Hawaiʻi is heavily reliant on tourism. What would you propose to diversify Hawaiʻi’s economy?
Three pillars. First, food security. We can’t feed ourselves if the boats stop coming, so rebuilding agriculture is the best long-term answer. Second, I work in the media and creative arts industry. With more studios, soundstages and tax incentives, Hawaiʻi can create jobs for our artists, storytellers and technicians right here. Third, remote work brought me home. I’d court companies to hire Hawaiʻi-based remote workers and fix the rules that make out-of-state health plans hard to use here.
An estimated 60% of Hawaiʻi residents are struggling to get by. It’s a problem that reaches far beyond low-income folks and into the middle class, which is disappearing. What would you do to help?
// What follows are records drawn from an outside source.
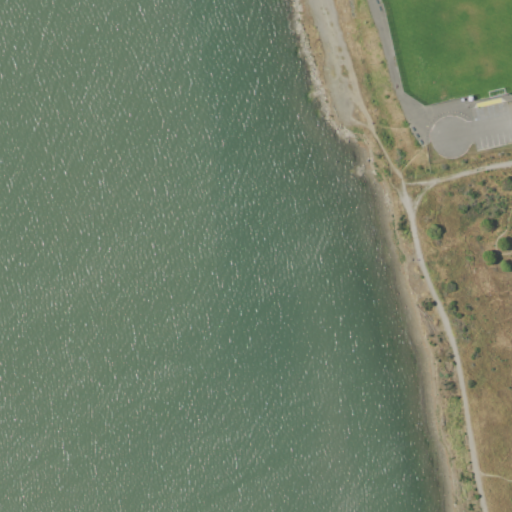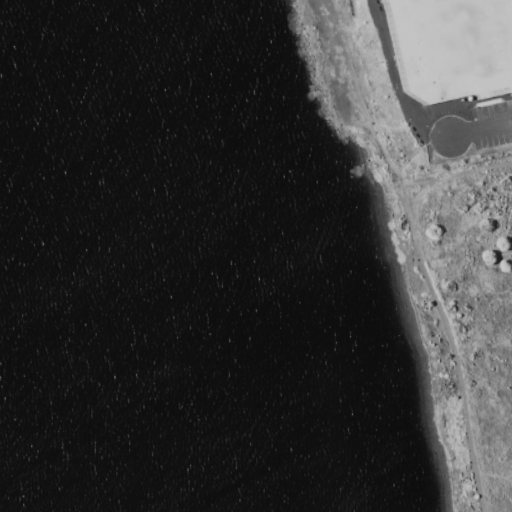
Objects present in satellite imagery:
park: (453, 38)
road: (393, 79)
road: (467, 102)
road: (397, 127)
road: (481, 128)
parking lot: (473, 130)
road: (420, 148)
road: (457, 174)
road: (413, 252)
park: (462, 311)
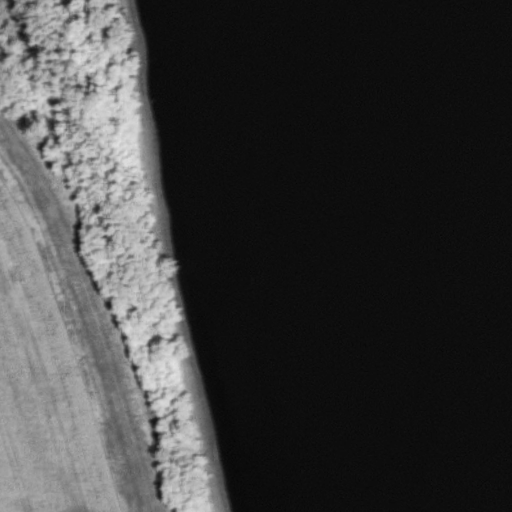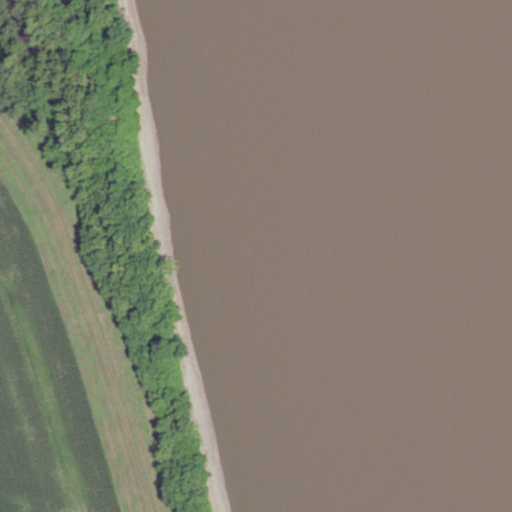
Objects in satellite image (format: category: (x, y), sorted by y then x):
road: (91, 312)
crop: (42, 390)
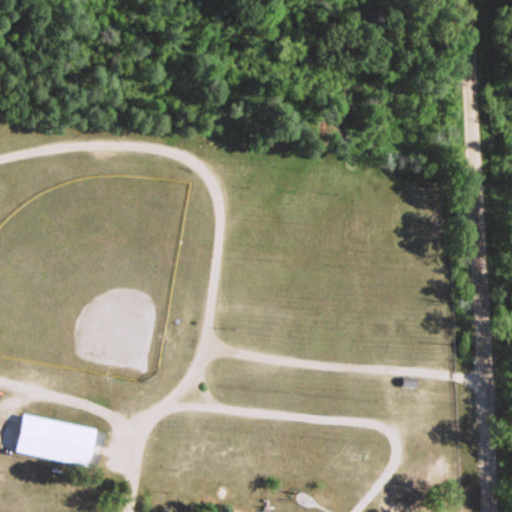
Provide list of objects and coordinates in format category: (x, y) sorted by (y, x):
road: (191, 157)
road: (472, 256)
park: (90, 270)
park: (217, 327)
road: (304, 360)
building: (407, 381)
building: (407, 384)
road: (202, 387)
road: (69, 397)
road: (267, 408)
road: (435, 427)
building: (51, 437)
building: (51, 439)
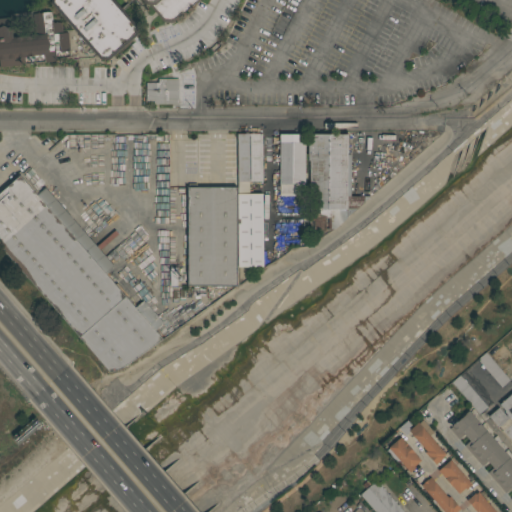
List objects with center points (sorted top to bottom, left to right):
building: (165, 8)
building: (168, 8)
road: (318, 8)
building: (92, 23)
building: (98, 24)
building: (31, 41)
building: (33, 42)
road: (154, 52)
road: (411, 78)
road: (62, 85)
road: (286, 86)
building: (163, 91)
building: (160, 92)
road: (290, 116)
building: (288, 164)
building: (292, 165)
building: (326, 171)
building: (330, 181)
building: (250, 201)
building: (223, 222)
building: (212, 236)
building: (73, 275)
building: (70, 278)
road: (259, 288)
road: (453, 336)
road: (33, 342)
river: (320, 346)
building: (493, 369)
road: (22, 371)
road: (378, 386)
park: (407, 391)
building: (469, 394)
building: (501, 411)
building: (503, 411)
building: (427, 441)
building: (423, 442)
road: (123, 446)
building: (485, 449)
building: (483, 451)
building: (404, 453)
road: (93, 454)
building: (400, 454)
road: (471, 463)
building: (451, 477)
building: (454, 477)
road: (301, 483)
road: (448, 488)
building: (440, 496)
building: (435, 497)
building: (376, 499)
building: (379, 499)
road: (415, 500)
building: (479, 503)
building: (475, 504)
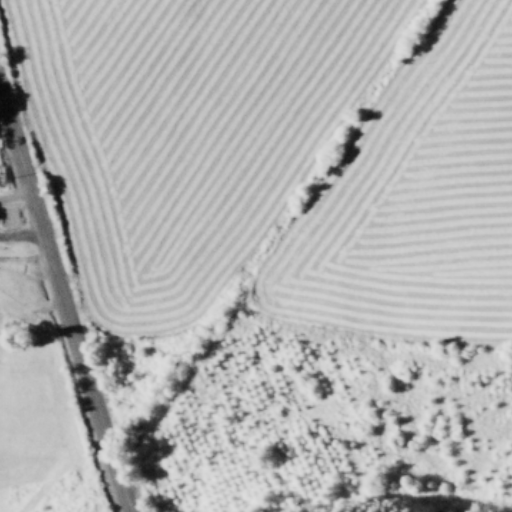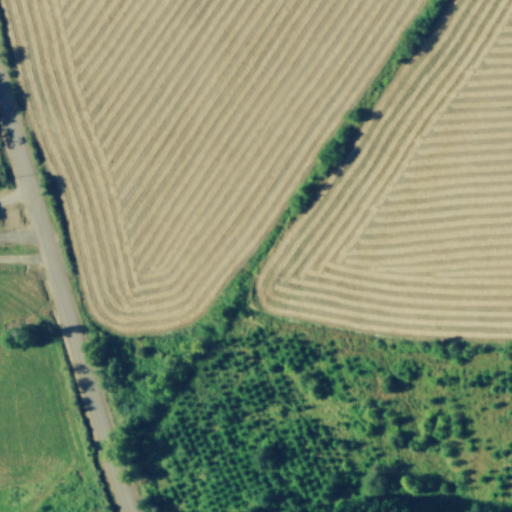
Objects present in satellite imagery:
crop: (263, 169)
road: (13, 188)
road: (20, 232)
road: (24, 256)
road: (62, 303)
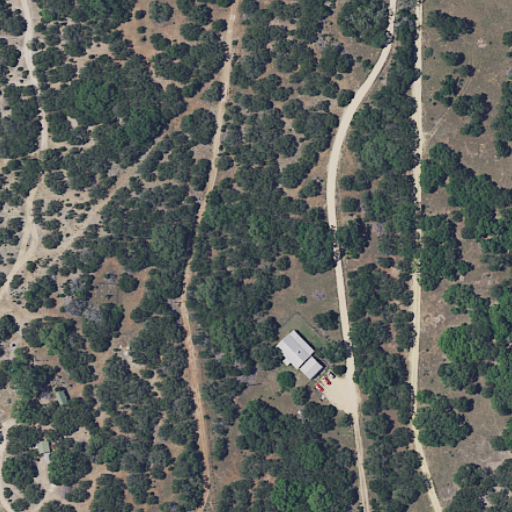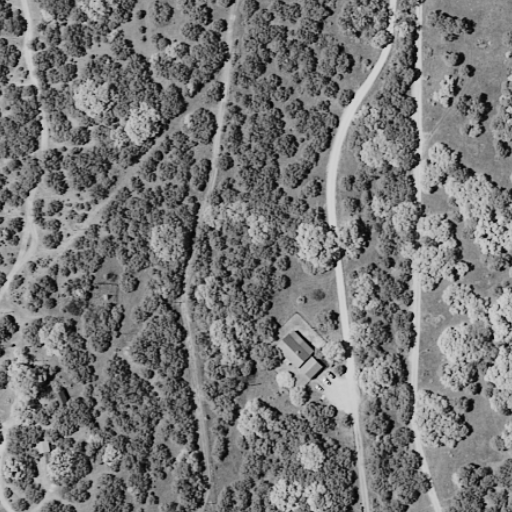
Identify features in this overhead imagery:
road: (328, 194)
road: (417, 258)
road: (29, 260)
building: (298, 355)
building: (60, 399)
building: (42, 448)
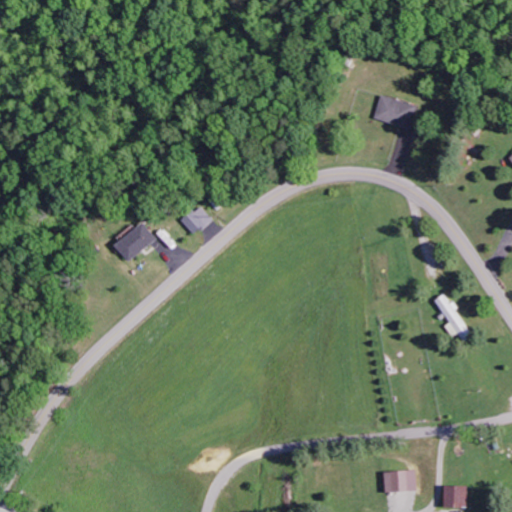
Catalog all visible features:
building: (400, 112)
building: (200, 221)
road: (232, 232)
building: (140, 242)
building: (458, 319)
road: (446, 444)
building: (406, 480)
building: (463, 495)
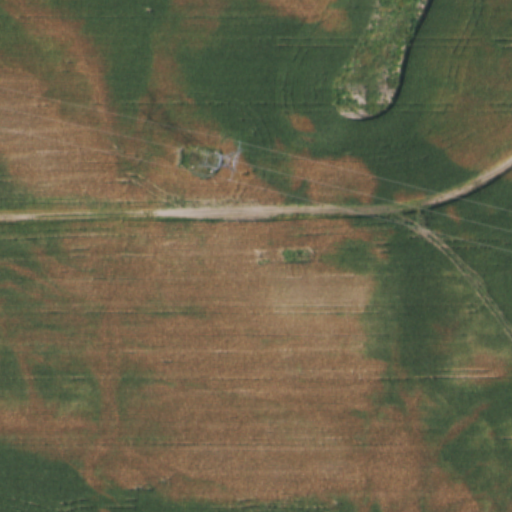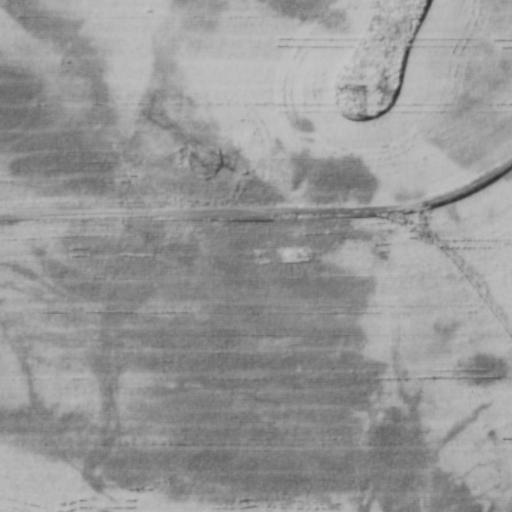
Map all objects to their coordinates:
power tower: (203, 149)
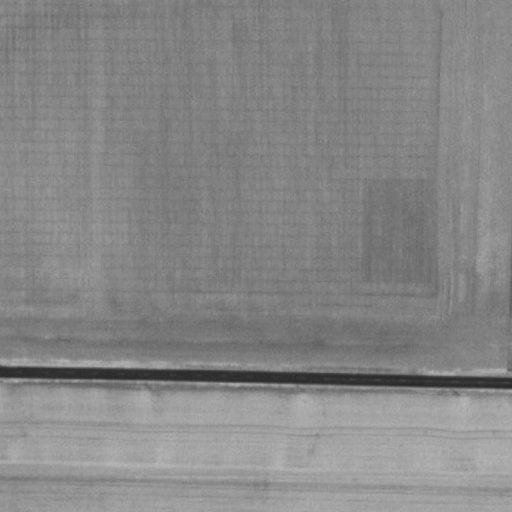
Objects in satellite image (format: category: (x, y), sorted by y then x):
road: (256, 373)
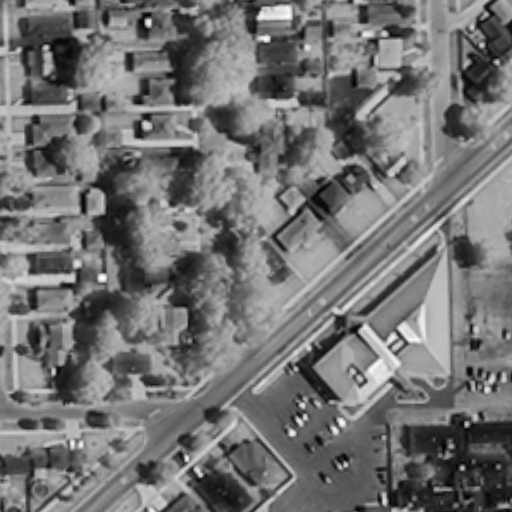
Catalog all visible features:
building: (79, 1)
building: (152, 1)
building: (37, 2)
building: (499, 8)
building: (378, 11)
building: (112, 15)
building: (82, 16)
building: (267, 17)
building: (154, 23)
building: (509, 23)
building: (43, 24)
building: (308, 25)
building: (337, 25)
building: (496, 36)
building: (108, 49)
building: (272, 49)
building: (383, 49)
building: (78, 50)
building: (149, 58)
building: (36, 61)
building: (361, 74)
building: (477, 75)
building: (270, 83)
building: (154, 89)
building: (43, 92)
road: (440, 92)
building: (309, 95)
building: (86, 100)
building: (109, 100)
building: (154, 124)
building: (47, 125)
building: (109, 133)
building: (353, 134)
building: (265, 143)
building: (338, 146)
building: (110, 152)
building: (385, 159)
building: (43, 161)
building: (154, 164)
building: (85, 170)
building: (352, 175)
building: (319, 188)
road: (217, 191)
building: (162, 192)
building: (49, 193)
building: (288, 194)
building: (90, 200)
building: (295, 227)
building: (46, 231)
building: (90, 236)
building: (161, 237)
building: (266, 259)
building: (48, 260)
building: (85, 272)
building: (130, 275)
road: (482, 278)
road: (452, 293)
building: (49, 296)
road: (482, 311)
road: (295, 316)
building: (167, 323)
building: (387, 329)
building: (387, 333)
building: (50, 340)
road: (482, 356)
building: (124, 360)
road: (401, 378)
road: (276, 391)
road: (482, 396)
road: (408, 406)
road: (96, 411)
road: (363, 421)
road: (306, 423)
road: (287, 452)
building: (53, 454)
building: (248, 459)
building: (11, 463)
building: (218, 489)
building: (180, 504)
building: (372, 507)
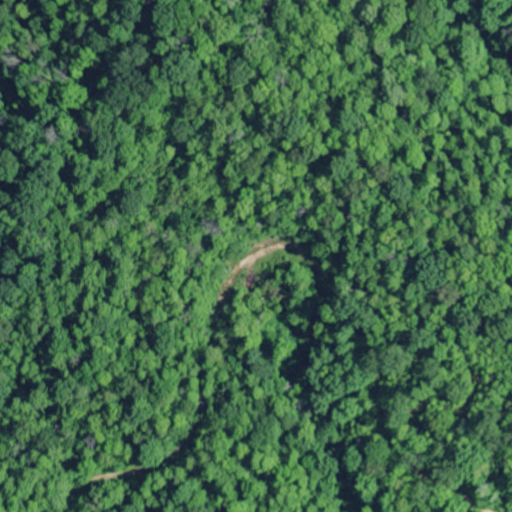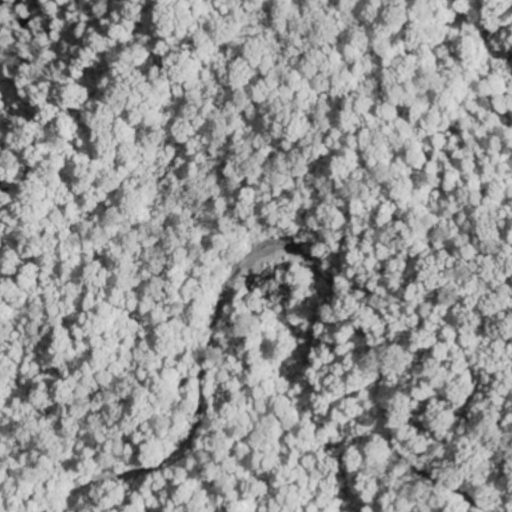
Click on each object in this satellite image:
road: (95, 30)
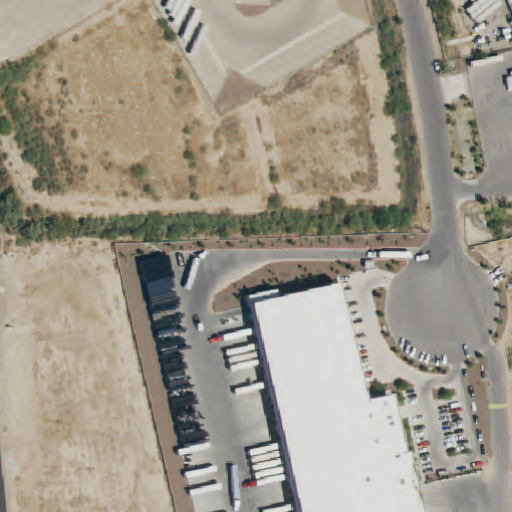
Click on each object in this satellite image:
road: (440, 155)
road: (238, 502)
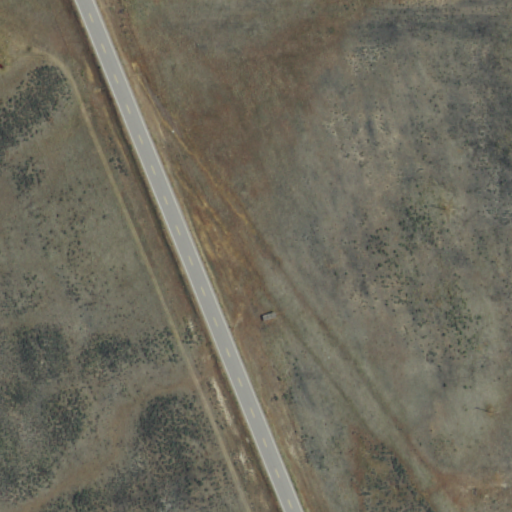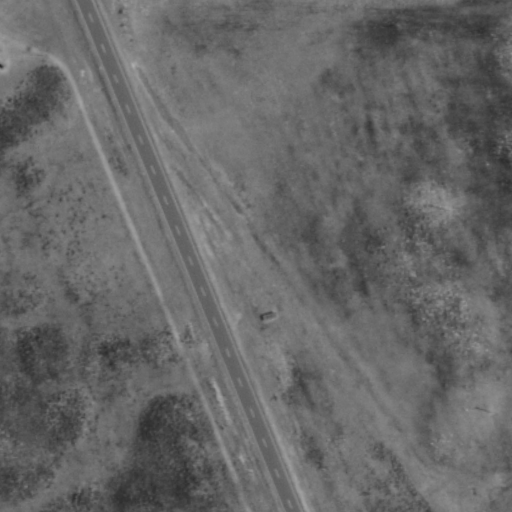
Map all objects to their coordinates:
road: (171, 256)
crop: (86, 316)
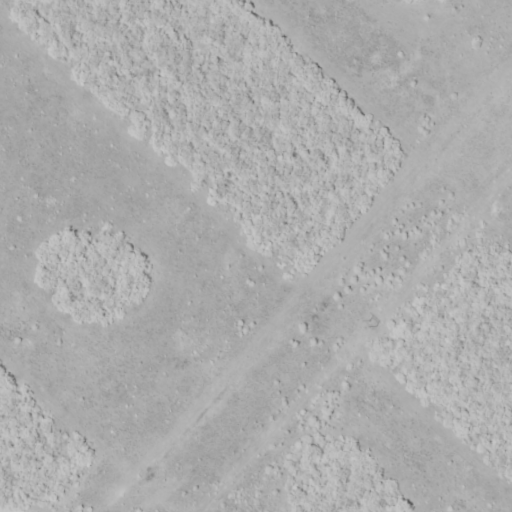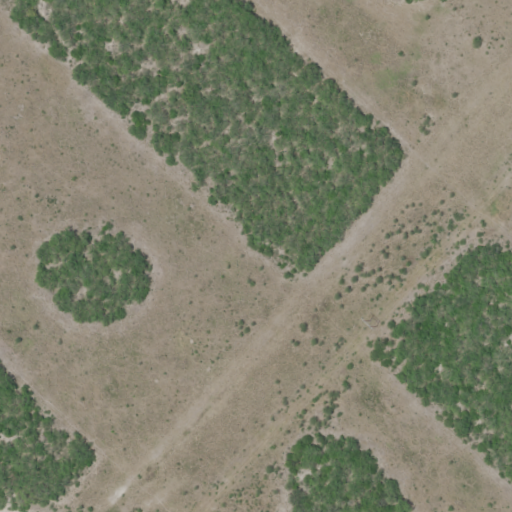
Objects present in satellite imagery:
power tower: (372, 323)
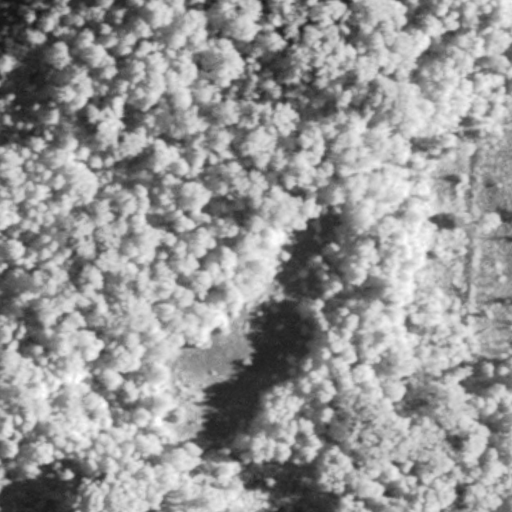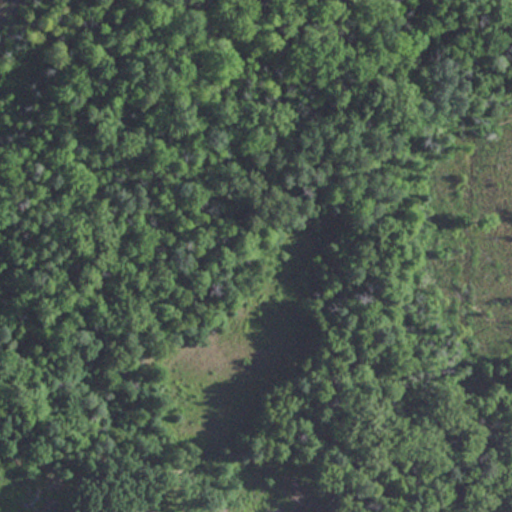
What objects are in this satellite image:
park: (256, 256)
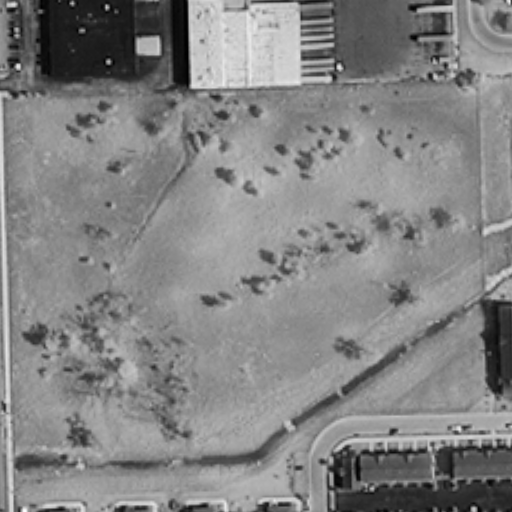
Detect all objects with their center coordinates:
road: (483, 28)
building: (88, 36)
road: (23, 40)
building: (240, 41)
road: (119, 75)
building: (504, 345)
road: (372, 420)
building: (480, 459)
building: (382, 464)
road: (411, 492)
road: (170, 505)
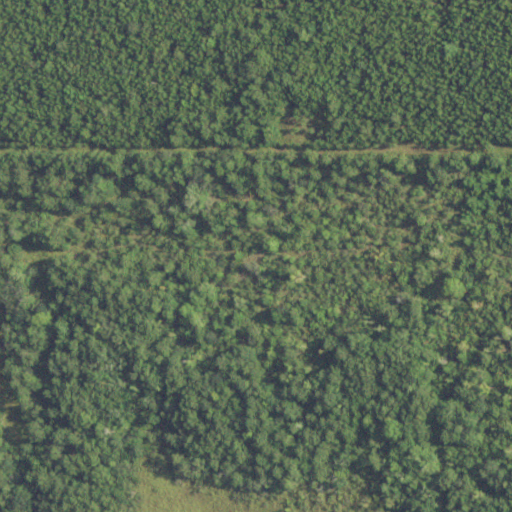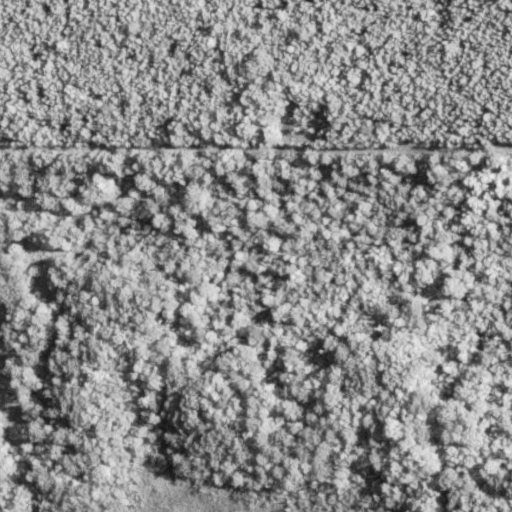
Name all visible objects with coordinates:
road: (256, 176)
I live this issue. Between editing gigs I drive Uber to make our mortgage and HOA. Even with a good-paying job, it’s hard to stay ahead here. The middle class is vanishing because the cost of housing is outrunning wages. If we bring housing costs down by funding the infrastructure that drives them up, one job could cover a normal life again. We won’t grow the middle class without fixing what it costs to stay here.